Forward Air might not merge with Omni Logistics, after all.
The obligations in question relate to financing, pre-closing access to information and confidentiality, or sections 7.03 and 7.14 of the companies’ merger agreement, according to the Forward Air press release. The two companies did not disclose further details.
Forward Air said it does not believe the closing conditions noted in the merger agreement will be met by the anticipated time of closing, so it is not obligated to move forward with the deal.
“Forward is considering its rights and obligations under the merger agreement, including potentially exercising its right to terminate the merger agreement,” the company said in the press release. When the deal was announced in August, Forward Air anticipated the deal would close before year’s end.
Omni Logistics replied with its own press release, saying the company has complied with the required provisions in the merger agreement.

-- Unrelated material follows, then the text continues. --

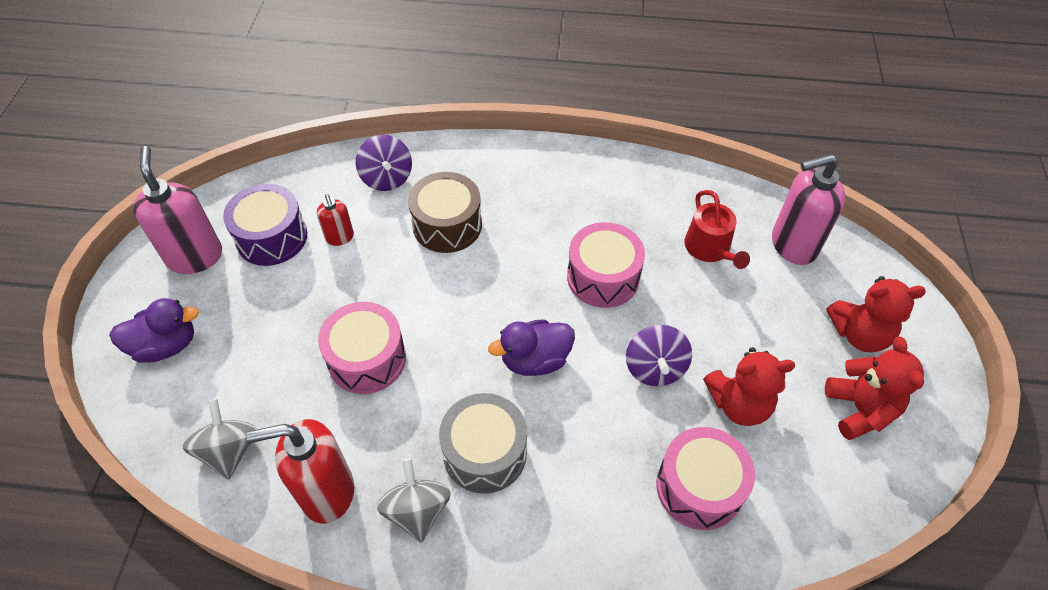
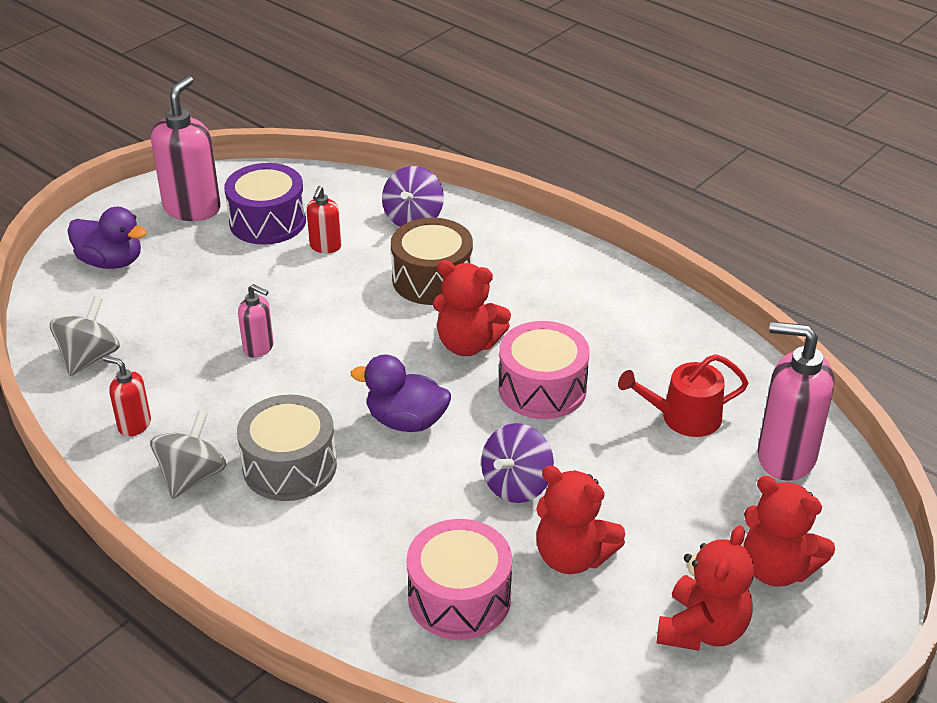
camera: 35 degrees right, 15 degrees down
red soap dispenser [246,419,354,524] -> red soap dispenser [103,356,151,437], size x0.52
pink drum [318,302,406,394] -> pink soap dispenser [238,284,274,358]
red watering can [684,190,750,269] -> red watering can turned 60 degrees clockwise [618,354,749,437]
none -> red teddy bear [433,260,511,356]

“Any attempt by Forward Air to suggest otherwise is unfounded and has no basis,” Omni Logistics said in its press release. “Omni believes the merger agreement is legally binding and intends to enforce the merger agreement and close the transaction as expeditiously as possible.”
The merger was expected to create a $3.8 billion brokerage and LTL services giant with a national warehouse and distribution network.

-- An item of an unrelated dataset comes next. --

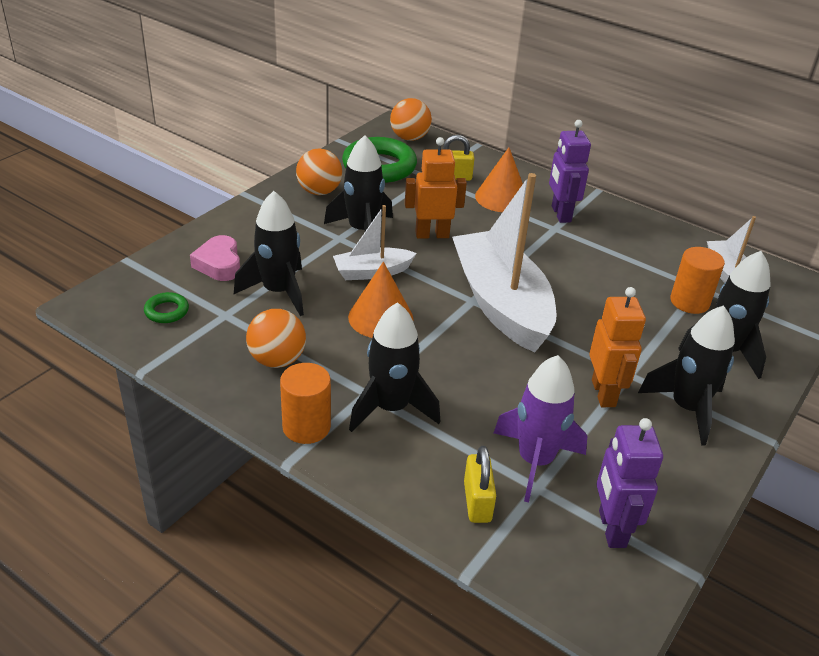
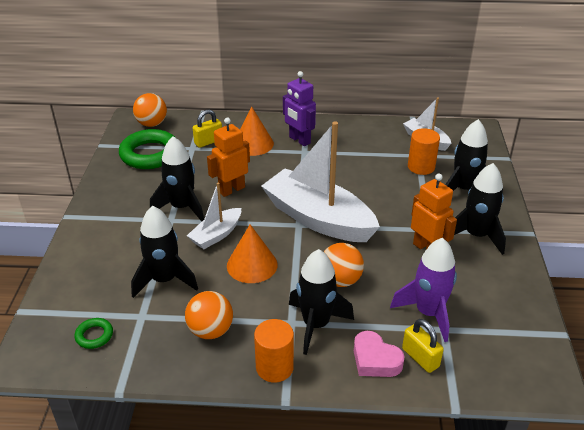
camera: 30 degrees left, 0 degrees up
pink heart [190,235,240,281] -> pink heart moved to [354,331,404,377]
orange ball [296,148,342,195] -> orange ball moved to [324,243,364,287]
purple robot [596,418,663,548] -> none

A Tennessee court on Wednesday rejected a temporary injunction request from Forward Air shareholders filed on Sept. 26, according to Forward Air’s press release. The shareholders’ complaint placed a temporary restraining order on the merger, which delayed the process.
Omni is committed to the merger.
“Omni remains fully confident that uniting Omni and Forward Air as the premium expedited LTL provider will ensure that the combined company is best positioned to compete and win in an increasingly dynamic industry environment for the benefit of both companies' shareholders, customers, and employees,” Omni said in its release.